> DATA:
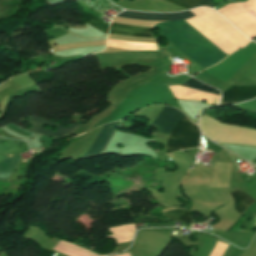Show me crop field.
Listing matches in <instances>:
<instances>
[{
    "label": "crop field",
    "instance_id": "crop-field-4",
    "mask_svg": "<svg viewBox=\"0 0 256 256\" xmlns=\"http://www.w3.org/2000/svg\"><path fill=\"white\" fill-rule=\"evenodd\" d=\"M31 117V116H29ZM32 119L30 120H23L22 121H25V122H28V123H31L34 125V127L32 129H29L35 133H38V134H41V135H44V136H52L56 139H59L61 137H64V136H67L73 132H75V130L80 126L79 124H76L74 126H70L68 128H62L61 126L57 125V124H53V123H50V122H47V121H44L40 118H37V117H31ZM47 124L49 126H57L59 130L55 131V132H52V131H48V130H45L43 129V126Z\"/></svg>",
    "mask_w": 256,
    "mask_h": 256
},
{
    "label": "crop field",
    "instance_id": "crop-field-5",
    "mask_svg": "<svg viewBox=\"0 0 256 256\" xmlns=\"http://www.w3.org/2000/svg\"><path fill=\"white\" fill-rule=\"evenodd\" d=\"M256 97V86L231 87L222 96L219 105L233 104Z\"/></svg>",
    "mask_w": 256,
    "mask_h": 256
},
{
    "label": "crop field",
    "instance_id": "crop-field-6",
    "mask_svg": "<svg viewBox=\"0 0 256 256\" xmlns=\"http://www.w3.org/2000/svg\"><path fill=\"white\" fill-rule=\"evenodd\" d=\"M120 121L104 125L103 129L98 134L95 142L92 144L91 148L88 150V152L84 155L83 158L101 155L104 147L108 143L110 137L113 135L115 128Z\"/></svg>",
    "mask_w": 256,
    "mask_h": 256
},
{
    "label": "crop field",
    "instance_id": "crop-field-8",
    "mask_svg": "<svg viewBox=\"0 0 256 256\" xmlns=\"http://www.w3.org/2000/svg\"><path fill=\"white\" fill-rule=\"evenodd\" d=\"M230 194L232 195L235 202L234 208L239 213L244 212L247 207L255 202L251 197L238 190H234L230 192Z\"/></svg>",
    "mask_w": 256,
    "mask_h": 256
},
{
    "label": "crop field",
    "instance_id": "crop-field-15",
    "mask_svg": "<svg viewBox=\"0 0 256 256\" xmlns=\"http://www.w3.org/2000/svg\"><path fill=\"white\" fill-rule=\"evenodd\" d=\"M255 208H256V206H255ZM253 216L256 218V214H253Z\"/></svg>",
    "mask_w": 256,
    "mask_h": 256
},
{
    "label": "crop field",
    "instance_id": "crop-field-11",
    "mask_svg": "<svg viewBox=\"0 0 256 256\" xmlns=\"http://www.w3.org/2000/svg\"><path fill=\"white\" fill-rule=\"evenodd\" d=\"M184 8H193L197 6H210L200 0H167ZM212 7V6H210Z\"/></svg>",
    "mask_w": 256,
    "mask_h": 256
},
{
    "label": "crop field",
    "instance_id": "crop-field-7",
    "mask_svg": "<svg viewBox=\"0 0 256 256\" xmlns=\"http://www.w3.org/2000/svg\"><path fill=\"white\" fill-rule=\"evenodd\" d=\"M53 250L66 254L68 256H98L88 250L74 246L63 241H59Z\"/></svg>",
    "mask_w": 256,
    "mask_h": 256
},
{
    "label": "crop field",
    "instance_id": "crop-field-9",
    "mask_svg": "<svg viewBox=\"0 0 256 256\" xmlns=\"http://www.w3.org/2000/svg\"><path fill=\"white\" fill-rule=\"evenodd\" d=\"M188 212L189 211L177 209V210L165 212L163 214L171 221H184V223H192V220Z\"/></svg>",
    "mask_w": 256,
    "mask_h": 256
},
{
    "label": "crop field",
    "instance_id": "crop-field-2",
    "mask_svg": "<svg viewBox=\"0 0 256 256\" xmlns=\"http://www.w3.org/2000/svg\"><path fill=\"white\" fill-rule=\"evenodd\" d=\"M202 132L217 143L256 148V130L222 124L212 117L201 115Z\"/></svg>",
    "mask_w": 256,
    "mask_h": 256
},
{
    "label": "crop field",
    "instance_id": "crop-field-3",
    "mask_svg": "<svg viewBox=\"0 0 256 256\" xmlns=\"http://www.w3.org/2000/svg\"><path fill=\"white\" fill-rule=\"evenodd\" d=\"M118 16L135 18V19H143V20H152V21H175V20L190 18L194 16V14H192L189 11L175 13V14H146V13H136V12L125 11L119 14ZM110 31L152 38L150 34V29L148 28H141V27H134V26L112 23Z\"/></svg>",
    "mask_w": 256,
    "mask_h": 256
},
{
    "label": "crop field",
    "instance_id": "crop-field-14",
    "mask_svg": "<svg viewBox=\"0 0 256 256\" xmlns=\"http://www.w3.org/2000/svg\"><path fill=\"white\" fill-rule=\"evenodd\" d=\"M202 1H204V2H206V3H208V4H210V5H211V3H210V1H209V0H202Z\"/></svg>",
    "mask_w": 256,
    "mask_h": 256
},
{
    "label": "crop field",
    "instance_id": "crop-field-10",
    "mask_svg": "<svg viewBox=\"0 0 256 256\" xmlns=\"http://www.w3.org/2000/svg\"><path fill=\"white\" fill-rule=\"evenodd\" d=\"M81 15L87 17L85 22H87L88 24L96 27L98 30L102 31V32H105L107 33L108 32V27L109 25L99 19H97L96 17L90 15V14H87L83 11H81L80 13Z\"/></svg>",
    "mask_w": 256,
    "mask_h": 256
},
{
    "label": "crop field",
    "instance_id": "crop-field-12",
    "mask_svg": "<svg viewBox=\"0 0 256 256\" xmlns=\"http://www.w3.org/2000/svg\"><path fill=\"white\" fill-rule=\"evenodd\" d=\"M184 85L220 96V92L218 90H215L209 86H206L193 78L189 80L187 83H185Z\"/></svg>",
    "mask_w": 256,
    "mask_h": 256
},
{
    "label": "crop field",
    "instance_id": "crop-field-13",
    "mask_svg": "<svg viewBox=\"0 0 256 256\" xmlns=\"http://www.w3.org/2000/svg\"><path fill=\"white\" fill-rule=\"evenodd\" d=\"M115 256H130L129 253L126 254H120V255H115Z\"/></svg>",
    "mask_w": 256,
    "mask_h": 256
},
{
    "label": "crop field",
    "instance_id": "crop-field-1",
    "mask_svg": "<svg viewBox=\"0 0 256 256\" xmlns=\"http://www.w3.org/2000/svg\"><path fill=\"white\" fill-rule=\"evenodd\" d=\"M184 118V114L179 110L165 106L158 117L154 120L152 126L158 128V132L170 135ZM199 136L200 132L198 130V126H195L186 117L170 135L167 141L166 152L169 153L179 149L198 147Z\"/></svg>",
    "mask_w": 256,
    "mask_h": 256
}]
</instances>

> WHAT YOU SHOULD DO: List every line above that contains the string "instances". Matching is case-sensitive.

> TASK ANSWER:
Listing matches in <instances>:
<instances>
</instances>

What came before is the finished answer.